*What the exercise asks*:
Give back the entries exactly, ending with the "Figure 7. Schematic" line.

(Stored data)
* * *

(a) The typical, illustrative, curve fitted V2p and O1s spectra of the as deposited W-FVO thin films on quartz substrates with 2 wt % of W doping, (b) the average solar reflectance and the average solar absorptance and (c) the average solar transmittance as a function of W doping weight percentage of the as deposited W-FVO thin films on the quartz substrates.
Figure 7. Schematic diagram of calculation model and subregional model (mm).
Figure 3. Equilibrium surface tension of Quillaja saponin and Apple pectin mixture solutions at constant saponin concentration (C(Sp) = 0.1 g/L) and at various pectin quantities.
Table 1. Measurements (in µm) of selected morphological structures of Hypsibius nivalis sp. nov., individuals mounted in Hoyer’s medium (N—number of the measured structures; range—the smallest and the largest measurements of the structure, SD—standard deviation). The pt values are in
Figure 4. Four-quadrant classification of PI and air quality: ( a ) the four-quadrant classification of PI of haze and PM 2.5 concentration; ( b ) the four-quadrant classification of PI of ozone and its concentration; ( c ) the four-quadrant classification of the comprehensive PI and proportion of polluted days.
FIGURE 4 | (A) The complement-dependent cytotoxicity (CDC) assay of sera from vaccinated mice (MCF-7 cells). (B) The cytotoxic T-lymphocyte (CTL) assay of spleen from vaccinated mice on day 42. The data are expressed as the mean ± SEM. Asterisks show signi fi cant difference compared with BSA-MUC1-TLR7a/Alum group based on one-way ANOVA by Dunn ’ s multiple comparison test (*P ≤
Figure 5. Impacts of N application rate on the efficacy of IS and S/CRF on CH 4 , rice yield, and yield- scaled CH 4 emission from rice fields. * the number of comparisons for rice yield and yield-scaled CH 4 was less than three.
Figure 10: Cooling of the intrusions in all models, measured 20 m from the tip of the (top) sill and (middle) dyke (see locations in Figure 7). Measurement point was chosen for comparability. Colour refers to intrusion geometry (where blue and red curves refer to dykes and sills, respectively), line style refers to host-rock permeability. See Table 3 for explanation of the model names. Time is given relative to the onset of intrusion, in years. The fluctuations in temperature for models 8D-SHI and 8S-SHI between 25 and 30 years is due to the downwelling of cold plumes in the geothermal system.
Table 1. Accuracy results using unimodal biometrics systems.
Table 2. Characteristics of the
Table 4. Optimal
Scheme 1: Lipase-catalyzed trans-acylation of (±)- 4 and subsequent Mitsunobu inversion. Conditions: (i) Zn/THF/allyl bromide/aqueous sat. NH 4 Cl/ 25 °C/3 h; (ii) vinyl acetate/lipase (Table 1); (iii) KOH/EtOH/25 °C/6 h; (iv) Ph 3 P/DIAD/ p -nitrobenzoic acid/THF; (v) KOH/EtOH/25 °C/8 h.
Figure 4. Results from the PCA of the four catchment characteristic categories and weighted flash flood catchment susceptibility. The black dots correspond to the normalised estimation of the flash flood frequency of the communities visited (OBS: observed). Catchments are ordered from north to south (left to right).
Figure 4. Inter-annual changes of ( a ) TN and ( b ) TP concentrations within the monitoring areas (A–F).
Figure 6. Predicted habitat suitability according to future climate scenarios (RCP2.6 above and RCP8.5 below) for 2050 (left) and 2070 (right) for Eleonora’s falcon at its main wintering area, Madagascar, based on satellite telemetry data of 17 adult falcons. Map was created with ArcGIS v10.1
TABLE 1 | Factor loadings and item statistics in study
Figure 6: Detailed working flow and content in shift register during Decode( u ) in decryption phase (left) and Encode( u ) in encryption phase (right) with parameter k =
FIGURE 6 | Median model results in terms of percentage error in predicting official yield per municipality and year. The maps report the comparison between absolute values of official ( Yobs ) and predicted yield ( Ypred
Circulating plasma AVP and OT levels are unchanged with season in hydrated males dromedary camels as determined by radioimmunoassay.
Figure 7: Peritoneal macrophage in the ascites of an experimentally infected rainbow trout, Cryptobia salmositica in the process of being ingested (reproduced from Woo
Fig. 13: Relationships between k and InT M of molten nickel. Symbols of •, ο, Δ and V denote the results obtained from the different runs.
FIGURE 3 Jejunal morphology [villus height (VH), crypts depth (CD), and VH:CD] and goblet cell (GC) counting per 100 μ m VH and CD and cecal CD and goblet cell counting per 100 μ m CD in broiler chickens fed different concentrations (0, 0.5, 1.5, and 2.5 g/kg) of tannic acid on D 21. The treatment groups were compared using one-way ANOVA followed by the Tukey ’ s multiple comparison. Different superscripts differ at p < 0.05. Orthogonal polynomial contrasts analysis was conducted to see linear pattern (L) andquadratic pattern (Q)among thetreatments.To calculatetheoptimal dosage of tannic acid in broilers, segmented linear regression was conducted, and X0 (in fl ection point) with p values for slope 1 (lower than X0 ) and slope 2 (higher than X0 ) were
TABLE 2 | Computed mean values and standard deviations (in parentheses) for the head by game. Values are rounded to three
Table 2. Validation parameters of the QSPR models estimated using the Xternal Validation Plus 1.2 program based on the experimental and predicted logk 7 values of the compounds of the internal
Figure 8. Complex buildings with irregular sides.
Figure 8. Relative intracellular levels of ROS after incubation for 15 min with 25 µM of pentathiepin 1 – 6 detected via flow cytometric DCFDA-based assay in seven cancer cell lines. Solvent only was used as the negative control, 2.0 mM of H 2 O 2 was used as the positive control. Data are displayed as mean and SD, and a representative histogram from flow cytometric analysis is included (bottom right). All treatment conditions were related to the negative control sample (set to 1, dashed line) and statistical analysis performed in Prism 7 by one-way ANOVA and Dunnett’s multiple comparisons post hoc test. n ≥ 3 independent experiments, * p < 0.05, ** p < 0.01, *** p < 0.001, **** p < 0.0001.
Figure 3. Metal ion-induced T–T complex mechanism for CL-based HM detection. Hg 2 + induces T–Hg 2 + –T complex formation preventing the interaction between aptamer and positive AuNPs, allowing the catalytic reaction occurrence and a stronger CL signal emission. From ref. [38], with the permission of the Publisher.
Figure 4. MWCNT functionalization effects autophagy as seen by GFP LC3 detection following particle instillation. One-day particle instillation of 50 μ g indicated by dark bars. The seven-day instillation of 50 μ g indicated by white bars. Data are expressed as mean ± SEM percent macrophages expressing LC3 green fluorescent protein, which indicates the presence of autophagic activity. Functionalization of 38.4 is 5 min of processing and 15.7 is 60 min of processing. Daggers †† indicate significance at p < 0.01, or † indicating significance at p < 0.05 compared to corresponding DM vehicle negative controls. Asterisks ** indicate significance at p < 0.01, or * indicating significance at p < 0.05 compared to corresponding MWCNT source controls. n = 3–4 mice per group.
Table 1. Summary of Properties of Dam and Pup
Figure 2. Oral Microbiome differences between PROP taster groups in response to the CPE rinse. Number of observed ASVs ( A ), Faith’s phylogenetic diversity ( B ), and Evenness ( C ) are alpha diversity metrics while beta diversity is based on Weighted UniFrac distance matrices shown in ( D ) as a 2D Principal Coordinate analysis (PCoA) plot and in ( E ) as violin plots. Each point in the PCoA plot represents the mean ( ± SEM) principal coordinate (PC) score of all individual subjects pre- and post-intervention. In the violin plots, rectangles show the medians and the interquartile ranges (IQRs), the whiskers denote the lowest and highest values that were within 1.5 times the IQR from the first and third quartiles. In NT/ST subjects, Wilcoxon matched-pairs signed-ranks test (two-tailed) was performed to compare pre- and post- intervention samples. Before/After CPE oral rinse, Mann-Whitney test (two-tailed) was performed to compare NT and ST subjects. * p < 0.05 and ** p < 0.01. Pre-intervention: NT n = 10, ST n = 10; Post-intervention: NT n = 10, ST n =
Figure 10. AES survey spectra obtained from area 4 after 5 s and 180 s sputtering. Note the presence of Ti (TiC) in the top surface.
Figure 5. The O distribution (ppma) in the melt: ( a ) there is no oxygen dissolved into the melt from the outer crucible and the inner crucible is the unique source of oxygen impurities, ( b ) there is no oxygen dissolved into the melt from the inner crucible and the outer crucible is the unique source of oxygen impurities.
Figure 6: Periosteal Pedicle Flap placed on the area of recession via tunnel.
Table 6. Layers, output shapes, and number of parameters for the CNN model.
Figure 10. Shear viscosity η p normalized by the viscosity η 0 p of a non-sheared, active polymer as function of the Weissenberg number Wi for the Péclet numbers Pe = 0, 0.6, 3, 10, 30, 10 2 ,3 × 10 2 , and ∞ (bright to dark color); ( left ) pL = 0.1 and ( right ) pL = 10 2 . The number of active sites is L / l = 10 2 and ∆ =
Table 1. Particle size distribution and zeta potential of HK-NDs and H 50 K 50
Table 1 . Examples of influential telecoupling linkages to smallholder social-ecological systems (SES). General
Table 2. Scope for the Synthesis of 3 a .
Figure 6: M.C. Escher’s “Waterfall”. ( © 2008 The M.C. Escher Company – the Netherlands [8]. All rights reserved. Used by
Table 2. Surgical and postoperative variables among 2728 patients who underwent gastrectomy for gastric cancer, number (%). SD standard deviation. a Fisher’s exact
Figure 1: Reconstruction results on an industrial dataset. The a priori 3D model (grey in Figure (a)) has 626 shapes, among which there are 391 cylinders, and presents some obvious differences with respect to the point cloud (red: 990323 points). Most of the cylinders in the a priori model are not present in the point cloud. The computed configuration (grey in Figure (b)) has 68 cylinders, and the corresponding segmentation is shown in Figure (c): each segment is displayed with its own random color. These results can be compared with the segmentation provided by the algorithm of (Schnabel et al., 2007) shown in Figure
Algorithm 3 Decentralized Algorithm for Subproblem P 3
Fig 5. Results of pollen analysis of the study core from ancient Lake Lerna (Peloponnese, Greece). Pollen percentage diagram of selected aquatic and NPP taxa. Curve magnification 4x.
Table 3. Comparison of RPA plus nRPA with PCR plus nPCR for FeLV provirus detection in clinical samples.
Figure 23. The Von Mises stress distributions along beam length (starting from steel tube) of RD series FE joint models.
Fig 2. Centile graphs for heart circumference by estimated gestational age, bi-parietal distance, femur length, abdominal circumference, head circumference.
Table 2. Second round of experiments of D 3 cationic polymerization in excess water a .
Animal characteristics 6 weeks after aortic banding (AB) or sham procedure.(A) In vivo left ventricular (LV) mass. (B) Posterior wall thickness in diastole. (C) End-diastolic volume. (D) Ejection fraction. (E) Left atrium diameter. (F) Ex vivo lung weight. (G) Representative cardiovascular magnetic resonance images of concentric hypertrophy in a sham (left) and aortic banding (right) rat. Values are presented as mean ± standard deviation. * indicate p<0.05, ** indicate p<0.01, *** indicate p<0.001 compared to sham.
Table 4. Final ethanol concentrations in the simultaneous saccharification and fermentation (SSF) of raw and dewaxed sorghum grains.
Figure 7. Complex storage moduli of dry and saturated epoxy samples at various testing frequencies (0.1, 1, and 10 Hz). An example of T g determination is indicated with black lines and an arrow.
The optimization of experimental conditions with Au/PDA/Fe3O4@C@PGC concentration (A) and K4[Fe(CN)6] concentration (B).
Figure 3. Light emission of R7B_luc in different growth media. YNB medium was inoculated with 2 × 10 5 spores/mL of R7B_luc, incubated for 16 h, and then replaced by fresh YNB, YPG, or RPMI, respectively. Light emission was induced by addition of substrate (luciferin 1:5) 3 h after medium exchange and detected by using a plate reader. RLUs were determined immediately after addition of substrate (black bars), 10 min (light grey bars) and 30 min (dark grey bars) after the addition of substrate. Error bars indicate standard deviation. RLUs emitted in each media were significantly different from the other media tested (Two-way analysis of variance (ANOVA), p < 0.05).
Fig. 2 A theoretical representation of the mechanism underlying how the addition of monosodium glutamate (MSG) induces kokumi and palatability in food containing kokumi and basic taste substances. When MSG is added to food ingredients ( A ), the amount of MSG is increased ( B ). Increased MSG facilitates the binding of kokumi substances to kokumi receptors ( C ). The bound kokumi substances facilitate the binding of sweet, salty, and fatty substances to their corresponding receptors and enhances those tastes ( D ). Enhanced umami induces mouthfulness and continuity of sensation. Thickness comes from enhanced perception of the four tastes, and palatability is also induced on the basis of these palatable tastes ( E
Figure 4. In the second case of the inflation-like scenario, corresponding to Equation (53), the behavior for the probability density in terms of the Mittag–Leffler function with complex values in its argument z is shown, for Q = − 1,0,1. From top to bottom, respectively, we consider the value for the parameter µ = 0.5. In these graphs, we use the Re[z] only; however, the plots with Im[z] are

* * *

*Task response*:
(a) The typical, illustrative, curve fitted V2p and O1s spectra of the as deposited W-FVO thin films on quartz substrates with 2 wt % of W doping, (b) the average solar reflectance and the average solar absorptance and (c) the average solar transmittance as a function of W doping weight percentage of the as deposited W-FVO thin films on the quartz substrates.
Figure 7. Schematic diagram of calculation model and subregional model (mm).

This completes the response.